The Image as Its Own Reward: Reinforcement Learning with Adversarial Reward for Image Generation

Weijia Mao¹ Hao Chen²^✉ Zhenheng Yang² Mike Zheng Shou¹^✉

¹ Show Lab, National University of Singapore, ² ByteDance
^✉ Corresponding Author

Abstract

A reliable reward function is essential for reinforcement learning (RL) in image generation. Most current RL approaches depend on pre-trained preference models that output scalar rewards to approximate human preferences. However, these rewards often fail to capture human perception and are vulnerable to reward hacking, where higher scores do not correspond to better images. To address this, we introduce Adv-GRPO, an RL framework with an adversarial reward that iteratively updates both the reward model and the generator. The reward model is supervised using reference images as positive samples and can largely avoid being hacked. Unlike KL regularization that constrains parameter updates, our learned reward directly guides the generator through its visual outputs, leading to higher-quality images. Moreover, while optimizing existing reward functions can alleviate reward hacking, their inherent biases remain. For instance, PickScore may degrade image quality, whereas OCR-based rewards often reduce aesthetic fidelity. To address this, we take the image itself as a reward, using reference images and vision foundation models (e.g., DINO) to provide rich visual rewards. These dense visual signals, instead of a single scalar, lead to consistent gains across image quality, aesthetics, and task-specific metrics. Finally, we show that combining reference samples with foundation-model rewards enables distribution transfer and flexible style customization. In human evaluation, our method outperforms Flow-GRPO and SD3, achieving 70.0% and 72.4% win rates in image quality and aesthetics, respectively. Code and models will be released at https://github.com/showlab/Adv-GRPO.

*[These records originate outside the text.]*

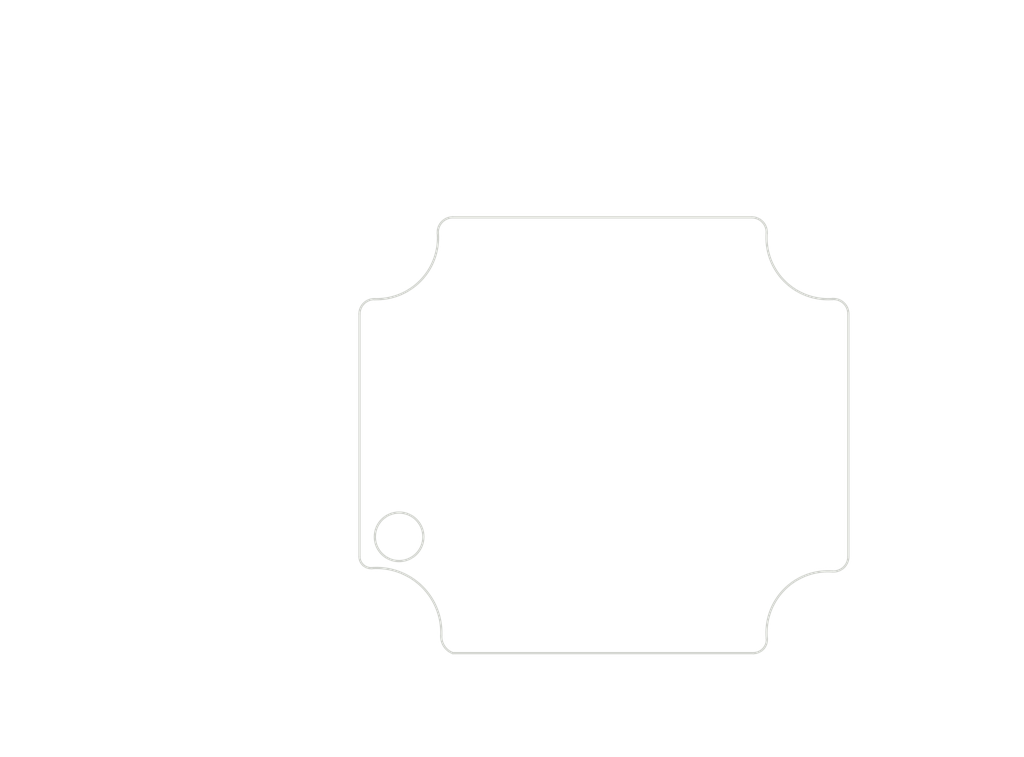
<source format=kicad_pcb>
(kicad_pcb (version 20171130) (host pcbnew "(5.1.0)-1")

  (general
    (thickness 1.6)
    (drawings 66)
    (tracks 0)
    (zones 0)
    (modules 0)
    (nets 1)
  )

  (page A4)
  (layers
    (0 F.Cu signal)
    (31 B.Cu signal)
    (32 B.Adhes user)
    (33 F.Adhes user)
    (34 B.Paste user)
    (35 F.Paste user)
    (36 B.SilkS user)
    (37 F.SilkS user)
    (38 B.Mask user)
    (39 F.Mask user)
    (40 Dwgs.User user)
    (41 Cmts.User user)
    (42 Eco1.User user)
    (43 Eco2.User user)
    (44 Edge.Cuts user)
    (45 Margin user)
    (46 B.CrtYd user)
    (47 F.CrtYd user)
    (48 B.Fab user)
    (49 F.Fab user)
  )

  (setup
    (last_trace_width 0.25)
    (trace_clearance 0.2)
    (zone_clearance 0.508)
    (zone_45_only no)
    (trace_min 0.2)
    (via_size 0.8)
    (via_drill 0.4)
    (via_min_size 0.4)
    (via_min_drill 0.3)
    (uvia_size 0.3)
    (uvia_drill 0.1)
    (uvias_allowed no)
    (uvia_min_size 0.2)
    (uvia_min_drill 0.1)
    (edge_width 0.05)
    (segment_width 0.2)
    (pcb_text_width 0.3)
    (pcb_text_size 1.5 1.5)
    (mod_edge_width 0.12)
    (mod_text_size 1 1)
    (mod_text_width 0.15)
    (pad_size 1.524 1.524)
    (pad_drill 0.762)
    (pad_to_mask_clearance 0.051)
    (solder_mask_min_width 0.25)
    (aux_axis_origin 0 0)
    (visible_elements FFFFFF7F)
    (pcbplotparams
      (layerselection 0x010fc_ffffffff)
      (usegerberextensions false)
      (usegerberattributes false)
      (usegerberadvancedattributes false)
      (creategerberjobfile false)
      (excludeedgelayer true)
      (linewidth 0.152400)
      (plotframeref false)
      (viasonmask false)
      (mode 1)
      (useauxorigin false)
      (hpglpennumber 1)
      (hpglpenspeed 20)
      (hpglpendiameter 15.000000)
      (psnegative false)
      (psa4output false)
      (plotreference true)
      (plotvalue true)
      (plotinvisibletext false)
      (padsonsilk false)
      (subtractmaskfromsilk false)
      (outputformat 1)
      (mirror false)
      (drillshape 1)
      (scaleselection 1)
      (outputdirectory ""))
  )

  (net 0 "")

  (net_class Default "This is the default net class."
    (clearance 0.2)
    (trace_width 0.25)
    (via_dia 0.8)
    (via_drill 0.4)
    (uvia_dia 0.3)
    (uvia_drill 0.1)
  )

  (gr_arc (start 176.291354 91.104) (end 177.613098 91.104) (angle -94.09081698) (layer Edge.Cuts) (width 0.2))
  (gr_arc (start 175.808595 84.354) (end 170.376972 83.965532) (angle -98.18163396) (layer Edge.Cuts) (width 0.2))
  (gr_arc (start 169.058595 83.871242) (end 170.376972 83.965532) (angle -94.09081698) (layer Edge.Cuts) (width 0.2))
  (gr_line (start 169.058595 82.549497) (end 142.558595 82.549497) (layer Edge.Cuts) (width 0.2))
  (gr_arc (start 142.558595 83.871242) (end 142.558595 82.549497) (angle -94.09081698) (layer Edge.Cuts) (width 0.2))
  (gr_arc (start 135.808595 84.354) (end 135.645574 89.797057) (angle -95.80632607) (layer Edge.Cuts) (width 0.2))
  (gr_arc (start 135.606431 91.104) (end 135.645574 89.797057) (angle -91.71550909) (layer Edge.Cuts) (width 0.2))
  (gr_line (start 134.298901 91.104) (end 134.298901 112.604001) (layer Edge.Cuts) (width 0.2))
  (gr_arc (start 135.325836 112.604) (end 134.298901 112.604) (angle -94.09081698) (layer Edge.Cuts) (width 0.2))
  (gr_arc (start 135.808595 119.354001) (end 141.543454 119.604) (angle -96.58693428) (layer Edge.Cuts) (width 0.2))
  (gr_arc (start 143.135001 119.673381) (end 141.543454 119.604) (angle -71.2838919) (layer Edge.Cuts) (width 0.2))
  (gr_line (start 142.558595 121.158504) (end 169.196351 121.158504) (layer Edge.Cuts) (width 0.2))
  (gr_arc (start 169.196351 119.963706) (end 169.196351 121.158504) (angle -95.26826081) (layer Edge.Cuts) (width 0.2))
  (gr_arc (start 175.808595 119.354001) (end 176.197063 113.922378) (angle -99.35907779) (layer Edge.Cuts) (width 0.2))
  (gr_arc (start 176.291354 112.604001) (end 176.197063 113.922378) (angle -94.09081698) (layer Edge.Cuts) (width 0.2))
  (gr_line (start 177.613098 112.604001) (end 177.613098 91.104) (layer Edge.Cuts) (width 0.2))
  (gr_circle (center 137.808595 110.854001) (end 139.958595 110.854001) (layer Edge.Cuts) (width 0.2))
  (gr_text [.94] (at 113.645574 103.594837) (layer Dwgs.User)
    (effects (font (size 1.7 1.53) (thickness 0.2125)))
  )
  (gr_text " 23.82" (at 113.645574 100.036822) (layer Dwgs.User)
    (effects (font (size 1.7 1.53) (thickness 0.2125)))
  )
  (gr_line (start 113.645574 111.613695) (end 113.645574 105.263391) (layer Dwgs.User) (width 0.2))
  (gr_line (start 113.645574 91.797057) (end 113.645574 98.14736) (layer Dwgs.User) (width 0.2))
  (gr_line (start 134.808595 113.613695) (end 110.470574 113.613695) (layer Dwgs.User) (width 0.2))
  (gr_line (start 134.645574 89.797057) (end 110.470574 89.797057) (layer Dwgs.User) (width 0.2))
  (gr_text [.14] (at 145.031617 128.328425) (layer Dwgs.User)
    (effects (font (size 1.7 1.53) (thickness 0.2125)))
  )
  (gr_text " 3.51" (at 145.031617 124.77041) (layer Dwgs.User)
    (effects (font (size 1.7 1.53) (thickness 0.2125)))
  )
  (gr_line (start 139.808595 126.438964) (end 141.808595 126.438964) (layer Dwgs.User) (width 0.2))
  (gr_line (start 132.298901 126.438964) (end 130.298901 126.438964) (layer Dwgs.User) (width 0.2))
  (gr_line (start 137.808595 111.854001) (end 137.808595 129.613964) (layer Dwgs.User) (width 0.2))
  (gr_line (start 134.298901 113.604001) (end 134.298901 129.613964) (layer Dwgs.User) (width 0.2))
  (gr_text [.41] (at 155.472741 129.020297) (layer Dwgs.User)
    (effects (font (size 1.7 1.53) (thickness 0.2125)))
  )
  (gr_text " 10.30" (at 155.472741 125.462282) (layer Dwgs.User)
    (effects (font (size 1.7 1.53) (thickness 0.2125)))
  )
  (gr_line (start 161.517353 127.130836) (end 159.517353 127.130836) (layer Dwgs.User) (width 0.2))
  (gr_line (start 161.517353 121.158504) (end 161.517353 127.130836) (layer Dwgs.User) (width 0.2))
  (gr_line (start 161.517353 112.854) (end 161.517353 119.158504) (layer Dwgs.User) (width 0.2))
  (gr_line (start 138.808595 110.854) (end 164.692353 110.854) (layer Dwgs.User) (width 0.2))
  (gr_line (start 137.808595 110.944) (end 137.808595 110.764) (layer Dwgs.User) (width 0.2))
  (gr_line (start 137.718595 110.854) (end 137.898595 110.854) (layer Dwgs.User) (width 0.2))
  (gr_text " ∅4.30\n[∅0.17]" (at 125.173204 105.860696) (layer Dwgs.User)
    (effects (font (size 1.7 1.53) (thickness 0.2125)))
  )
  (gr_line (start 131.710073 105.860696) (end 134.597602 108.224927) (layer Dwgs.User) (width 0.2))
  (gr_line (start 129.710073 105.860696) (end 131.710073 105.860696) (layer Dwgs.User) (width 0.2))
  (gr_text [R0.05] (at 188.694866 116.732642) (layer Dwgs.User)
    (effects (font (size 1.7 1.53) (thickness 0.2125)))
  )
  (gr_text " R1.32" (at 188.694866 113.174627) (layer Dwgs.User)
    (effects (font (size 1.7 1.53) (thickness 0.2125)))
  )
  (gr_line (start 182.224095 114.843181) (end 179.399113 113.776954) (layer Dwgs.User) (width 0.2))
  (gr_line (start 184.224095 114.843181) (end 182.224095 114.843181) (layer Dwgs.User) (width 0.2))
  (gr_text [R0.21] (at 184.680465 124.372955) (layer Dwgs.User)
    (effects (font (size 1.7 1.53) (thickness 0.2125)))
  )
  (gr_text " R5.45" (at 184.680465 120.818998) (layer Dwgs.User)
    (effects (font (size 1.7 1.53) (thickness 0.2125)))
  )
  (gr_line (start 178.209694 122.483493) (end 173.711244 116.620401) (layer Dwgs.User) (width 0.2))
  (gr_line (start 180.209694 122.483493) (end 178.209694 122.483493) (layer Dwgs.User) (width 0.2))
  (gr_text [1.15] (at 155.808595 80.250949) (layer Dwgs.User)
    (effects (font (size 1.7 1.53) (thickness 0.2125)))
  )
  (gr_text " 29.14" (at 155.808595 76.693514) (layer Dwgs.User)
    (effects (font (size 1.7 1.53) (thickness 0.2125)))
  )
  (gr_line (start 168.376972 78.361488) (end 159.852626 78.361488) (layer Dwgs.User) (width 0.2))
  (gr_line (start 143.240218 78.361488) (end 151.764563 78.361488) (layer Dwgs.User) (width 0.2))
  (gr_line (start 170.376972 82.965532) (end 170.376972 75.186488) (layer Dwgs.User) (width 0.2))
  (gr_line (start 141.240218 82.965532) (end 141.240218 75.186488) (layer Dwgs.User) (width 0.2))
  (gr_text [1.52] (at 106.473496 103.743462) (layer Dwgs.User)
    (effects (font (size 1.7 1.53) (thickness 0.2125)))
  )
  (gr_text " 38.61" (at 106.473496 100.185447) (layer Dwgs.User)
    (effects (font (size 1.7 1.53) (thickness 0.2125)))
  )
  (gr_line (start 106.473496 84.549497) (end 106.473496 98.295985) (layer Dwgs.User) (width 0.2))
  (gr_line (start 106.473496 119.158504) (end 106.473496 105.412016) (layer Dwgs.User) (width 0.2))
  (gr_line (start 141.558595 82.549497) (end 103.298496 82.549497) (layer Dwgs.User) (width 0.2))
  (gr_line (start 141.558595 121.158504) (end 103.298496 121.158504) (layer Dwgs.User) (width 0.2))
  (gr_text [1.71] (at 155.956 68.454617) (layer Dwgs.User)
    (effects (font (size 1.7 1.53) (thickness 0.2125)))
  )
  (gr_text " 43.31" (at 155.956 64.896602) (layer Dwgs.User)
    (effects (font (size 1.7 1.53) (thickness 0.2125)))
  )
  (gr_line (start 175.613098 66.565156) (end 159.839424 66.565156) (layer Dwgs.User) (width 0.2))
  (gr_line (start 136.298901 66.565156) (end 152.072575 66.565156) (layer Dwgs.User) (width 0.2))
  (gr_line (start 177.613098 90.104) (end 177.613098 63.390156) (layer Dwgs.User) (width 0.2))
  (gr_line (start 134.298901 90.104) (end 134.298901 63.390156) (layer Dwgs.User) (width 0.2))

)

</source>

Overview of our approach. Our method Adv-GRPO improves text-to-image (T2I) generation in three ways: 1) Alleviate Reward Hacking, achieving higher perceptual quality while maintaining comparable benchmark performance (e.g., PickScore, OCR), as shown in the top-left human evaluation panel; 2) Visual Foundation Model as Reward, leveraging visual foundation models (e.g., DINO) for rich visual priors, leading to overall improvements as shown in the middle-top human evaluation results; 3) RL-based Distribution Transfer, enabling style customization by aligning generations with reference domains.

Method

Pipeline of Adv-GRPO. The generator is optimized using the GRPO loss, while the discriminator is trained to distin- guish between generated samples and reference images, treated as negative and positive samples, respectively. The discriminator serves as a reward model to provide feedback for the generator.

Experiments

Human evaluation under PickScore- and OCR-based rewards. Our method Adv-GRPO improves image quality and aesthetics with PickScore reward in a), and for all metrics with OCR reward in b). Compared with the original model (SD3), PickScore reward trade-off aesthetic improvements with image quality degradation in c), OCR reward trade-off text-alignment from aesthetics degradation in d).

Human evaluation results under the visual foundation model (DINO) reward. Using a foundation model as the reward, our RL method improves image aesthetics, quality, and text alignment compared with the original SD3 model (a), and significantly outperforms Flow-GRPO under the DINO similarity reward (b) and PickScore reward (c).

Visualizations

Visualizations under PickScore (left) and OCR (right) rewards. Our method Adv-GRPO effectively mitigates reward hacking in both settings, producing images that better align with human perception while avoiding the degradation commonly observed in baseline reward-optimized models.

Visualizations using the DINO reward model. With adversarial DINO-based rewards, Adv-GRPO consistently improves overall visual fidelity, demonstrating clearer structure, richer texture, and more coherent semantics compared to baseline methods.

Figure 16. Additional style customization results. By leveraging anime reference samples, Adv-GRPO successfully transfers the base model's generation behavior into the target anime domain, achieving more faithful stylistic alignment guided by the provided examples.